I strongly recommend Peter Batty (‘geothought’ on my blogroll) re: neogeo – he’s a keynote speaker @ AGI2009 in a fortnight if you go.
Succintly here are themes (see my blog):
a) there will be a convergence of the web and the geospatial, and Google Wave is a harbinger of that – that’s what I bang on about geomatics gaining real traction only after it goes under the hood – and that likely will all be opensource
b) crowdsourcing (Openstreetmap) will blow data provison wide open, and that will likely be driven by opensourcers (current vendors aren’t likely to IMHO)
c) as single-sourced cradle-to-grave workflows simply don’t happen, emphasis will be more and more on standards, which will enhance interoperability, and that in turn will be driven by opensource (@ the moment current vendors appear to be driving it, but that’ll change)

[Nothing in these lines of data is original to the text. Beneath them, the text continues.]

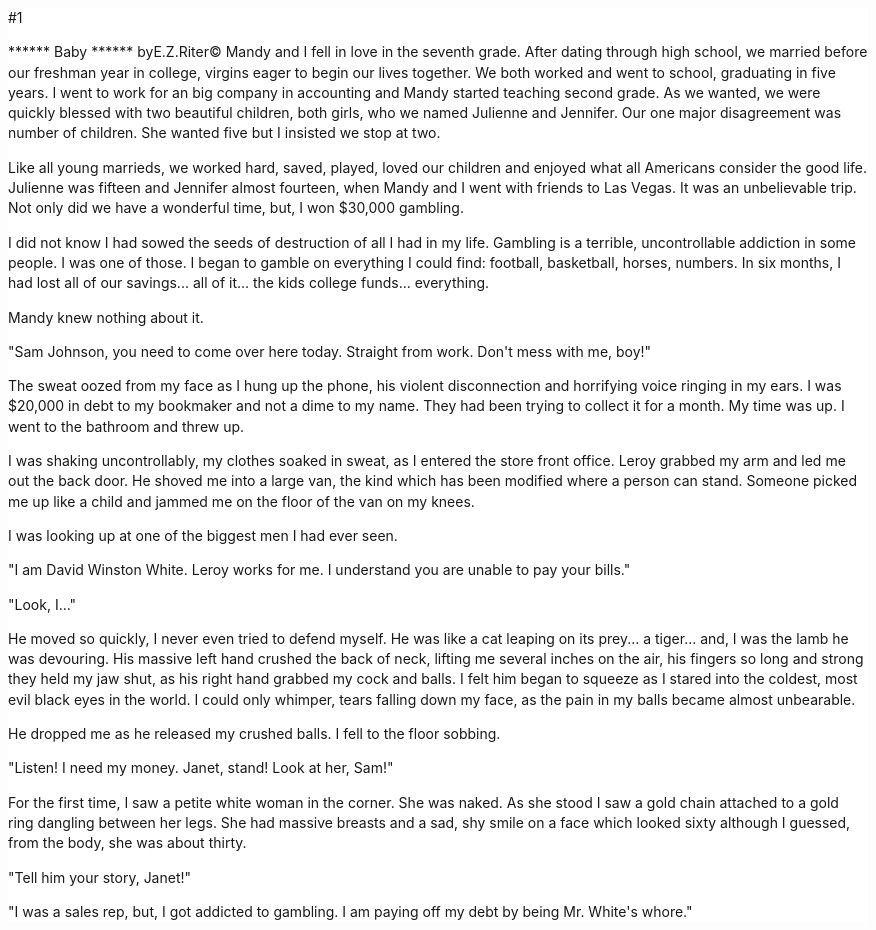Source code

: #1 

 

 ****** Baby ****** byE.Z.Riter© Mandy and I fell in love in the seventh grade. After dating through high school, we married before our freshman year in college, virgins eager to begin our lives together. We both worked and went to school, graduating in five years. I went to work for an big company in accounting and Mandy started teaching second grade. As we wanted, we were quickly blessed with two beautiful children, both girls, who we named Julienne and Jennifer. Our one major disagreement was number of children. She wanted five but I insisted we stop at two. 

 Like all young marrieds, we worked hard, saved, played, loved our children and enjoyed what all Americans consider the good life. Julienne was fifteen and Jennifer almost fourteen, when Mandy and I went with friends to Las Vegas. It was an unbelievable trip. Not only did we have a wonderful time, but, I won $30,000 gambling. 

 I did not know I had sowed the seeds of destruction of all I had in my life. Gambling is a terrible, uncontrollable addiction in some people. I was one of those. I began to gamble on everything I could find: football, basketball, horses, numbers. In six months, I had lost all of our savings... all of it... the kids college funds... everything. 

 Mandy knew nothing about it. 

 "Sam Johnson, you need to come over here today. Straight from work. Don't mess with me, boy!" 

 The sweat oozed from my face as I hung up the phone, his violent disconnection and horrifying voice ringing in my ears. I was $20,000 in debt to my bookmaker and not a dime to my name. They had been trying to collect it for a month. My time was up. I went to the bathroom and threw up. 

 I was shaking uncontrollably, my clothes soaked in sweat, as I entered the store front office. Leroy grabbed my arm and led me out the back door. He shoved me into a large van, the kind which has been modified where a person can stand. Someone picked me up like a child and jammed me on the floor of the van on my knees. 

 I was looking up at one of the biggest men I had ever seen. 

 "I am David Winston White. Leroy works for me. I understand you are unable to pay your bills." 

 "Look, I..." 

 He moved so quickly, I never even tried to defend myself. He was like a cat leaping on its prey... a tiger... and, I was the lamb he was devouring. His massive left hand crushed the back of neck, lifting me several inches on the air, his fingers so long and strong they held my jaw shut, as his right hand grabbed my cock and balls. I felt him began to squeeze as I stared into the coldest, most evil black eyes in the world. I could only whimper, tears falling down my face, as the pain in my balls became almost unbearable. 

 He dropped me as he released my crushed balls. I fell to the floor sobbing. 

 "Listen! I need my money. Janet, stand! Look at her, Sam!" 

 For the first time, I saw a petite white woman in the corner. She was naked. As she stood I saw a gold chain attached to a gold ring dangling between her legs. She had massive breasts and a sad, shy smile on a face which looked sixty although I guessed, from the body, she was about thirty. 

 "Tell him your story, Janet!" 

 "I was a sales rep, but, I got addicted to gambling. I am paying off my debt by being Mr. White's whore."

I agree with Colin that we will see greater interoperability and access to data. The web tools seem to be the most innovative of late; GeoWeb, openlayers, ajax, cloud computing, etc. ESRI is pushing web services too. OpenStreetMap has taken off. We can safely predict evolutionary advancements for much of the core tools – MapServer, Gdal/Ogr, PostGIS, OSM, Desktop GIS – Grass, Qgis,svGIS, Udig, OpenJump, MapWindow. I personally like the RDBMS spatial tools – SQL Server 2008 native spatial support, Spatialite (open source answer to ESRI FileGeodatabase), PostGIS, MySQL, Oracle.
Hi Jo Cook, I am currently working with trends in Gis. Have a look at my website and I will be more than happy to help.
http://gisws.media.osaka-cu.ac.jp/gistrends/
Thanks for all the responses- I’ll be putting the paper together over the next couple of days!